Count every line in the entries that contains "kettle". Report that count alone.

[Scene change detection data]
────────────────────
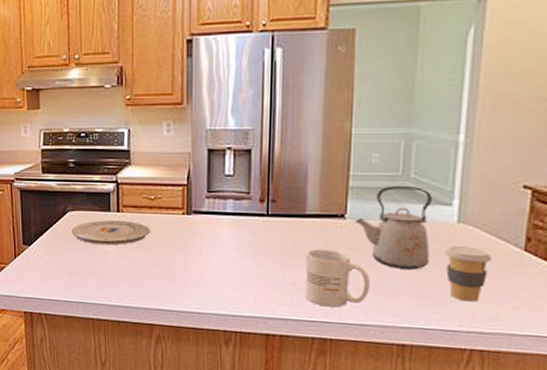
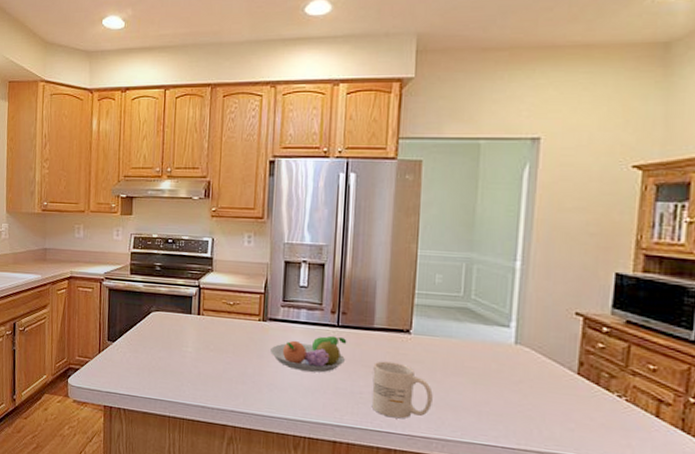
plate: present [71,220,151,246] -> none [153,321,229,346]
fruit bowl: none [196,225,278,265] -> present [270,335,347,373]
kettle: present [355,186,432,270] -> none [419,305,491,387]
coffee cup: present [445,246,493,302] -> none [503,366,548,421]

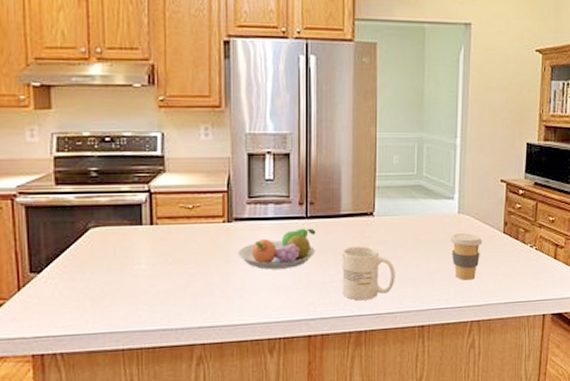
coffee cup: none [503,366,548,421] -> present [450,233,483,280]

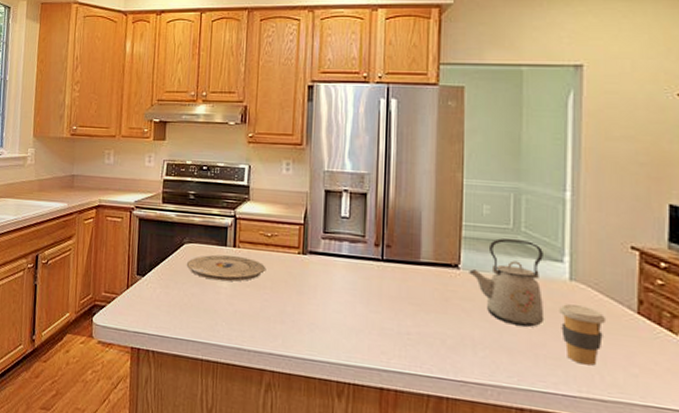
plate: none [94,233,190,264] -> present [186,254,266,282]
fruit bowl: present [238,228,316,270] -> none [311,270,392,311]
mug: present [342,246,395,301] -> none [420,298,485,363]
kettle: none [382,184,440,258] -> present [469,238,545,327]

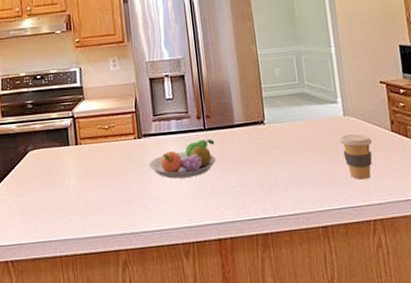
plate: present [186,254,266,282] -> none [33,152,108,180]
fruit bowl: none [311,270,392,311] -> present [149,138,216,179]
kettle: present [469,238,545,327] -> none [272,91,332,161]

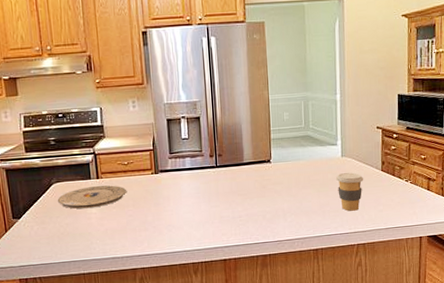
plate: none [33,152,108,180] -> present [57,185,127,209]
fruit bowl: present [149,138,216,179] -> none [165,175,225,209]

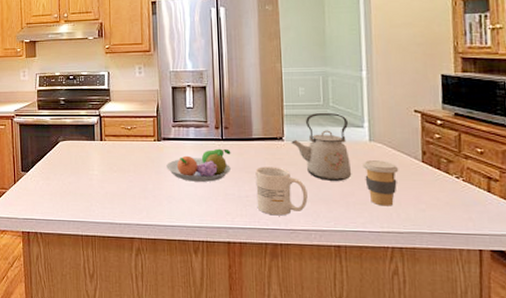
plate: present [57,185,127,209] -> none [62,147,129,170]
fruit bowl: none [165,175,225,209] -> present [166,148,231,182]
mug: none [247,187,292,231] -> present [255,166,308,216]
kettle: none [277,134,328,195] -> present [291,113,352,181]

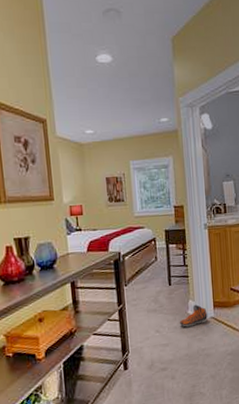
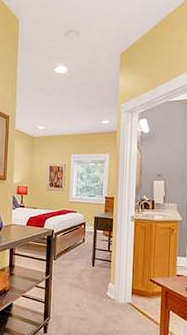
sneaker: present [179,305,208,327] -> none [97,288,125,308]

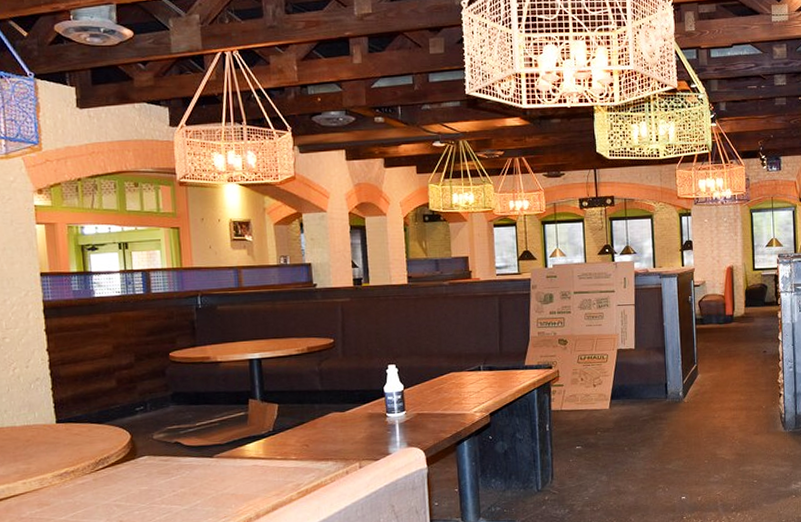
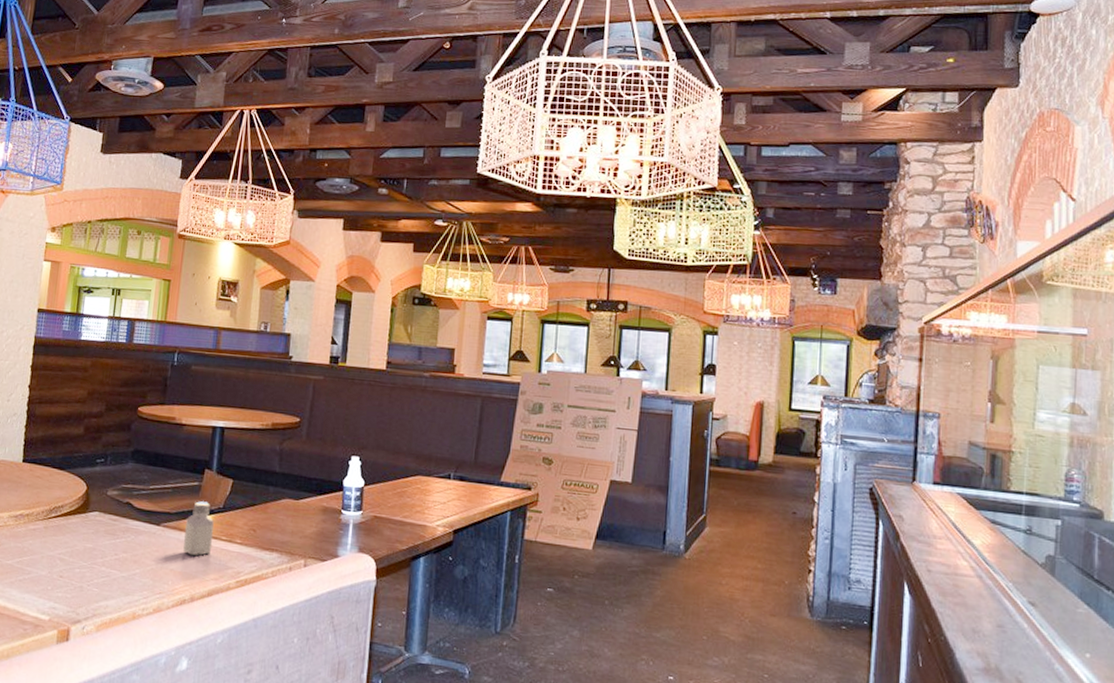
saltshaker: none [238,428,269,479] -> present [183,501,215,556]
────────────────────
- **Solution below**:
4